Na sequência das publicações destes dias, relativas ao anunciado incumprimento do Governo do artigo 38º da LOE que prevê a revisão do Estatuto, a integração do suplemento e o estabelecimento de um regime diferenciado de aposentação, publicou este sábado o Sindicato dos Oficiais de Justiça (SOJ) uma informação, na sua página do Facebook, que a seguir vamos reproduzir:
«Foi ontem [26JUN-Sexta-feira] aprovada, na cidade de Bragança, por unanimidade e aclamação, uma Resolução do Secretariado Nacional da UGT, que reflete preocupação sobre diversas matérias, entre elas a Justiça.
É um facto que a Senhora Ministra da Justiça esclareceu aos Deputados, no dia anterior, na Assembleia da República, que, por razões instrumentais, o Ministério da Justiça não vai cumprir a Lei do Orçamento de Estado.
Também é factual, e não é despiciente convocar, nunca o Ministério da Justiça, nem no tempo em que "era também dos cultos", foi representado por tantos juízes, como atualmente.
Perante a factualidade descrita, o que fica em crise não é a imagem e credibilidade do Ministério da Justiça, nem do Governo, é a imagem e credibilidade do País.
Os Oficiais de Justiça acreditam no País e na Justiça que servem, todos os dias, e por isso exigem o cumprimento da Lei do Orçamento de Estado, nomeadamente o artigo 17.º, que estabelece o normal desenvolvimento das carreiras, com promoções e progressões – ao contrário do que alguns consideram o atual Movimento não assegura, esta fase, promoções –, e também a norma – artigo 38.º – que estabelece a integração do suplemento e compensação, por via de um regime de aposentação justo.
Esclarecer ainda que, outras normas da Lei do Orçamento de Estado, como por exemplo, a "quota-parte dos Oficiais de Justiça", nos 850 milhões de euros colocados no Novo Banco, já foram cumpridas, "pois é de lei".
No dia em que qualquer de nós, Oficiais de Justiça, entender que a Lei não é para ser cumprida, então deve mudar de carreira, pois que esta é, e será sempre, constituída por pessoas que respeitam e cumprem o Estado de Direito Democrático.
Esta é uma carreira que, mesmo durante a ditadura, teve dirigentes perseguidos, até por juízes, por defenderem a legalidade e a democracia.
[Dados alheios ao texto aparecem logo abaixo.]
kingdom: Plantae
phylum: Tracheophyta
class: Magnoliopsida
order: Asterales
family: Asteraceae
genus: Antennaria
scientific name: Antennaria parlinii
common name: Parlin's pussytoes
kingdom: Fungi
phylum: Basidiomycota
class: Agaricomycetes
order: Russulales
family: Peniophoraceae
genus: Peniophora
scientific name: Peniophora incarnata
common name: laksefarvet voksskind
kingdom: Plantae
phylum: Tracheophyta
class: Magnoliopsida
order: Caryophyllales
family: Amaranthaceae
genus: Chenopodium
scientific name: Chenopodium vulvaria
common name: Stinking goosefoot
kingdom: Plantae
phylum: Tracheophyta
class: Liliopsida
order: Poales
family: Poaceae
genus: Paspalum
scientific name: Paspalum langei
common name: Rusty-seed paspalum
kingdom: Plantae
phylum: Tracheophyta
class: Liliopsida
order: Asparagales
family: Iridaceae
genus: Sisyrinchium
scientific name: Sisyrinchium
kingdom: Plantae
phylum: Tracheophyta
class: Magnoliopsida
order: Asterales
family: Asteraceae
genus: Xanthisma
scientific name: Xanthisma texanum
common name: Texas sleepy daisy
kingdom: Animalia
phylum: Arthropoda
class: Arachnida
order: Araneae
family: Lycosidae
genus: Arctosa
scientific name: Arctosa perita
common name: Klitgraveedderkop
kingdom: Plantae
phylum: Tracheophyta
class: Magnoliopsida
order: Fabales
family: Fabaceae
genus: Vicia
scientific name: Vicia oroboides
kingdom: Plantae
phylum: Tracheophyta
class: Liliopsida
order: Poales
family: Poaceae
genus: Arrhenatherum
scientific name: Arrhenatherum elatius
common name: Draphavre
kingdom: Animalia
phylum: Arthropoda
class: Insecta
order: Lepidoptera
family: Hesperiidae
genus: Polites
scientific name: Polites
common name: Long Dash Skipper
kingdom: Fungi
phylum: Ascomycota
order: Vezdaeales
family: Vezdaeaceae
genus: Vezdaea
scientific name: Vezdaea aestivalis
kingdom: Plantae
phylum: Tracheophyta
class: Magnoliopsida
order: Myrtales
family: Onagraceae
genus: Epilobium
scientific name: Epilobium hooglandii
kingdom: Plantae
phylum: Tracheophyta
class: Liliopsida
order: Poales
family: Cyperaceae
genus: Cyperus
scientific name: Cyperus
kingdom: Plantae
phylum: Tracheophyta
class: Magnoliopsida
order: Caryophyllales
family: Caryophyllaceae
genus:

Essa foi, aliás, a razão pela qual, em 1926, foi proibido o congresso dos Oficiais de Justiça, que se realizaria em Coimbra, conforme despacho publicado pelo então Ministro da Justiça, Professor Doutor Manuel Rodrigues Júnior, no Diário de Noticias.
No dia 26 de junho, dentro da Assembleia da República, o Estado de Direito foi colocado em crise. Todavia, o SOJ vai continuar a trabalhar – como é disso exemplo a resolução, ontem [26JUN] aprovada –, para que o País, no seu todo, exija o respeito e o cumprimento da Lei e dos acordos firmados, como única via para “Promover uma sociedade pacífica e inclusiva para o desenvolvimento sustentável, proporcionar o acesso à justiça para todos e construir instituições eficazes, responsáveis e inclusivas em todos os níveis”.»